> [Set task]: Rewrite the records below with "audio descriptions" changed to "spoken descriptions" wherever it occurs, keeping every other word the same. Omit the pictures from your version.

> [Records shown]:
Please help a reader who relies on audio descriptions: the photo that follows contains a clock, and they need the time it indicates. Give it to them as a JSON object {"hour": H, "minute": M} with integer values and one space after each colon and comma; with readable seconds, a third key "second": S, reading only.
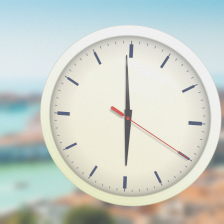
{"hour": 5, "minute": 59, "second": 20}
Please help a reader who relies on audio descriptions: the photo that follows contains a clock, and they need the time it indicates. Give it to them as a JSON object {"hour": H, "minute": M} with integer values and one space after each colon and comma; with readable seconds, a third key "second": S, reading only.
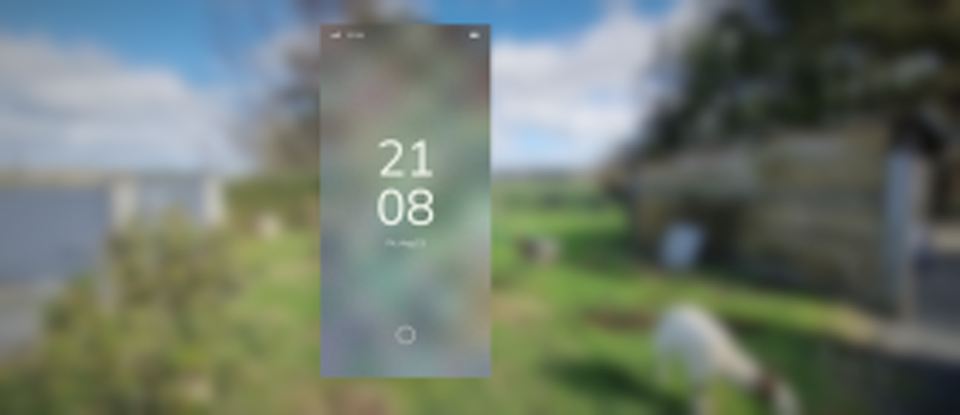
{"hour": 21, "minute": 8}
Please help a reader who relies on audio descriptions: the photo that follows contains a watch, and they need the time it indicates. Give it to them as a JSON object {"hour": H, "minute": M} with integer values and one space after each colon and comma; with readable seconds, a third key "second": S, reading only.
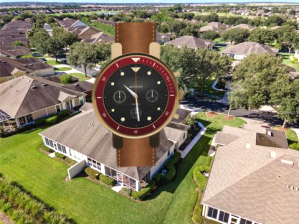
{"hour": 10, "minute": 29}
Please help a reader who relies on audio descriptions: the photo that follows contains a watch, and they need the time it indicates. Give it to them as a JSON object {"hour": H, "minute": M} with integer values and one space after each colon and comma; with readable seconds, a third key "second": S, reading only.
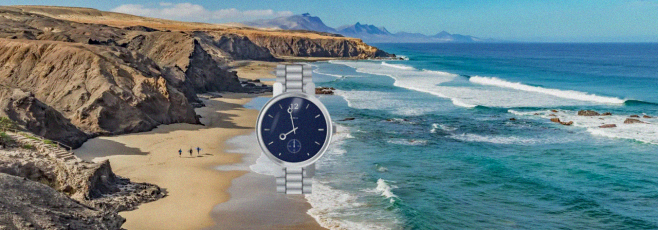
{"hour": 7, "minute": 58}
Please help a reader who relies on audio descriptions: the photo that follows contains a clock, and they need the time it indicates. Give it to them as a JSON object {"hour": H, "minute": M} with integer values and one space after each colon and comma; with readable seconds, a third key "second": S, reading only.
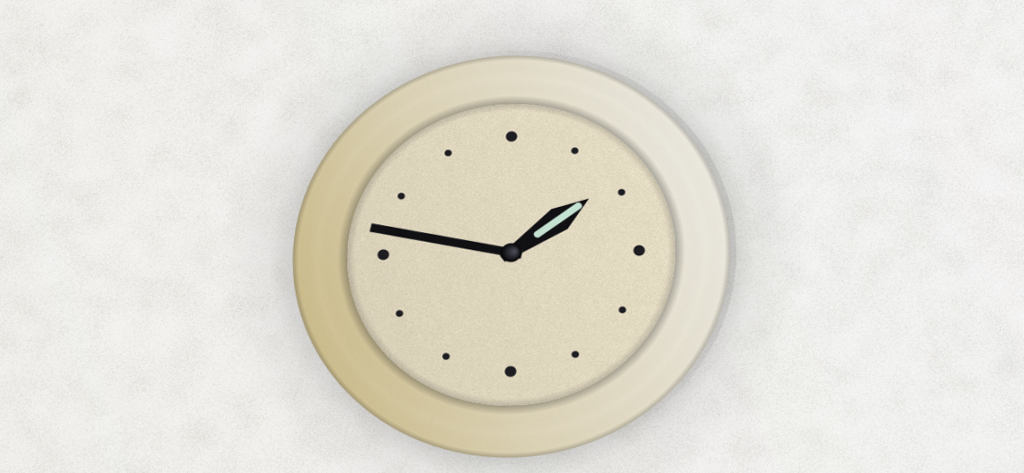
{"hour": 1, "minute": 47}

> [Worked answer]:
Please help a reader who relies on spoken descriptions: the photo that follows contains a clock, and they need the time it indicates. Give it to them as a JSON object {"hour": H, "minute": M} with integer values and one space after each colon and comma; with readable seconds, a third key "second": S, reading only.
{"hour": 5, "minute": 59, "second": 20}
Please help a reader who relies on spoken descriptions: the photo that follows contains a clock, and they need the time it indicates. Give it to them as a JSON object {"hour": H, "minute": M} with integer values and one space after each colon and comma; with readable seconds, a third key "second": S, reading only.
{"hour": 21, "minute": 8}
Please help a reader who relies on spoken descriptions: the photo that follows contains a watch, and they need the time it indicates. Give it to them as a JSON object {"hour": H, "minute": M} with integer values and one space after each colon and comma; with readable seconds, a third key "second": S, reading only.
{"hour": 10, "minute": 29}
Please help a reader who relies on spoken descriptions: the photo that follows contains a watch, and they need the time it indicates. Give it to them as a JSON object {"hour": H, "minute": M} with integer values and one space after each colon and comma; with readable seconds, a third key "second": S, reading only.
{"hour": 7, "minute": 58}
Please help a reader who relies on spoken descriptions: the photo that follows contains a clock, and they need the time it indicates. Give it to them as a JSON object {"hour": H, "minute": M} with integer values and one space after each colon and comma; with readable seconds, a third key "second": S, reading only.
{"hour": 1, "minute": 47}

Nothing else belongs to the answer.